SlabCache works as an L2 cache, and replaces the FS cache. The on-heap JVM cache works as the L1 cache.
This approach allows us to use large memory without losing the performance of the system, and it reduces the chances of missed heartbeats because of stop the world GC process.
This is mainly achieved due to the Direct ByteBuffer class available in the java.nio package, which allows us to allocate memory outside the normal Java Heap/JVM very similar to malloc()

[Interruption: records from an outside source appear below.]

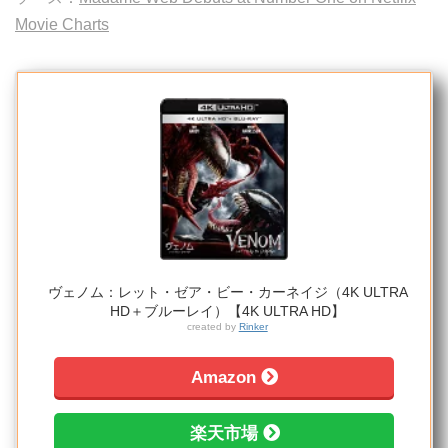
Movie Charts
ヴェノム：レット・ゼア・ビー・カーネイジ（4K ULTRA
HD＋ブルーレイ）【4K ULTRA HD】
created by
Rinker
Amazon
楽天市場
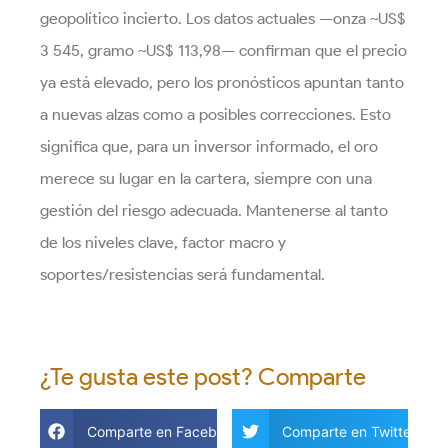
geopolítico incierto. Los datos actuales —onza ~US$
3 545, gramo ~US$ 113,98— confirman que el precio
ya está elevado, pero los pronósticos apuntan tanto
a nuevas alzas como a posibles correcciones. Esto
significa que, para un inversor informado, el oro
merece su lugar en la cartera, siempre con una
gestión del riesgo adecuada. Mantenerse al tanto
de los niveles clave, factor macro y
soportes/resistencias será fundamental.
¿Te gusta este post? Comparte
Comparte en Facebook
Comparte en Twitter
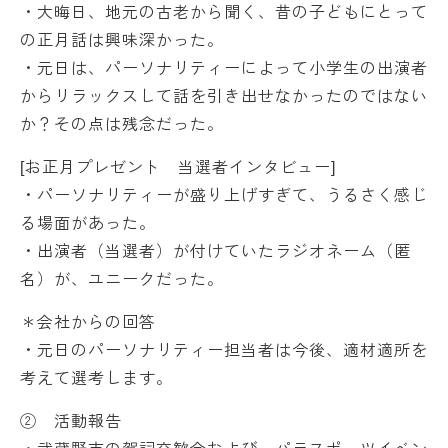
・大晦日、地元の古老から聞く、昔の子どもにとって
の正月話は興味深かった。
・元日は、パーソナリティーによって小学生の出演者
からリラックスして話を引き出せなかったのではない
か？その点は残念だった。
[お正月プレゼント 当選者インタビュー]
・パーソナリティーが盛り上げすぎて、うるさく感じ
る場面があった。
・出演者（当選者）が付けていたラジオネーム（匿
名）が、ユニークだった。
＊会社からの回答
・元日のパーソナリティー担当者は今後、適材適所を
考えて選考します。
② 活動報告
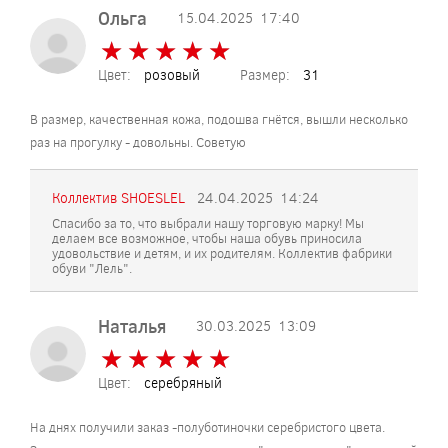
Ольга
15.04.2025
17:40
★
★
★
★
★
★
★
★
★
★
Цвет:
розовый
Размер:
31
В размер, качественная кожа, подошва гнётся, вышли несколько
раз на прогулку - довольны. Советую
Коллектив SHOESLEL
24.04.2025
14:24
Спасибо за то, что выбрали нашу торговую марку! Мы
делаем все возможное, чтобы наша обувь приносила
удовольствие и детям, и их родителям. Коллектив фабрики
обуви "Лель".
Наталья
30.03.2025
13:09
★
★
★
★
★
★
★
★
★
★
Цвет:
серебряный
На днях получили заказ -полуботиночки серебристого цвета.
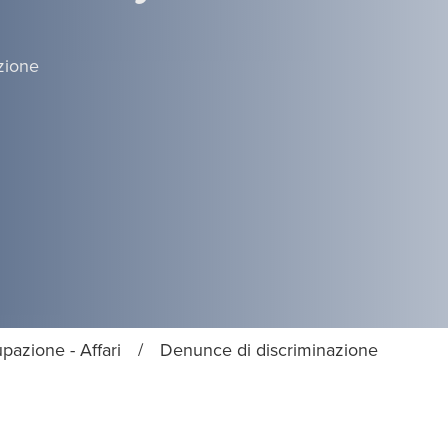
zione
pazione - Affari
/
Denunce di discriminazione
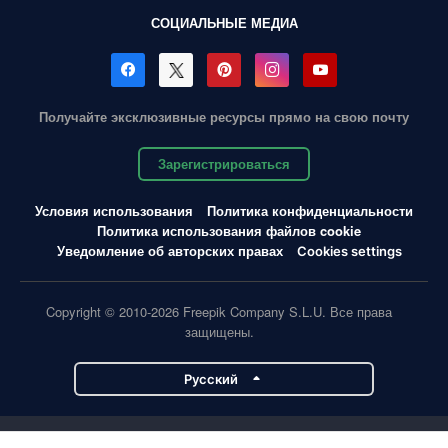
СОЦИАЛЬНЫЕ МЕДИА
Получайте эксклюзивные ресурсы прямо на свою почту
Зарегистрироваться
Условия использования
Политика конфиденциальности
Политика использования файлов cookie
Уведомление об авторских правах
Cookies settings
Copyright © 2010-2026 Freepik Company S.L.U. Все права
защищены.
Pусский
Проекты Magnific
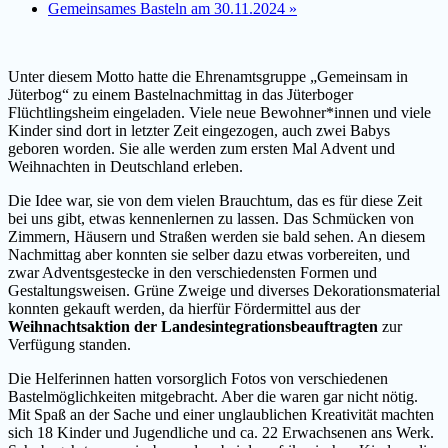
Gemeinsames Basteln am 30.11.2024
»
Unter diesem Motto hatte die Ehrenamtsgruppe „Gemeinsam in
Jüterbog“ zu einem Bastelnachmittag in das Jüterboger
Flüchtlingsheim eingeladen. Viele neue Bewohner*innen und viele
Kinder sind dort in letzter Zeit eingezogen, auch zwei Babys
geboren worden. Sie alle werden zum ersten Mal Advent und
Weihnachten in Deutschland erleben.
Die Idee war, sie von dem vielen Brauchtum, das es für diese Zeit
bei uns gibt, etwas kennenlernen zu lassen. Das Schmücken von
Zimmern, Häusern und Straßen werden sie bald sehen. An diesem
Nachmittag aber konnten sie selber dazu etwas vorbereiten, und
zwar Adventsgestecke in den verschiedensten Formen und
Gestaltungsweisen. Grüne Zweige und diverses Dekorationsmaterial
konnten gekauft werden, da hierfür Fördermittel aus der
Weihnachtsaktion der Landesintegrationsbeauftragten
zur
Verfügung standen.
Die Helferinnen hatten vorsorglich Fotos von verschiedenen
Bastelmöglichkeiten mitgebracht. Aber die waren gar nicht nötig.
Mit Spaß an der Sache und einer unglaublichen Kreativität machten
sich 18 Kinder und Jugendliche und ca. 22 Erwachsenen ans Werk.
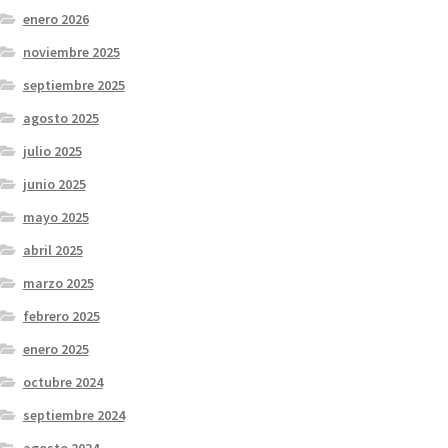
enero 2026
noviembre 2025
septiembre 2025
agosto 2025
julio 2025
junio 2025
mayo 2025
abril 2025
marzo 2025
febrero 2025
enero 2025
octubre 2024
septiembre 2024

in C programming. The Garbage collection process will not remove the unreferenced objects when the memory is allocated by direct bytebuffer.
Bucket cache
: It's an implementation of block cache similar to LruBlockCache. It can be also used as a secondary cache to expand the cache space. The blocks of data can be stored in memory or on the file system. It significantly helps the CMS and heap fragments by Java garbage cleaning (GC) process.Multilevel caching
: It's a design strategy of effective and large cache management. The first-level cache is an L1 level cache, which is LruBlockCahce. The second level is L2. Both the cache levels interact independently to each other and are checked in case of eviction and retrieve block of data.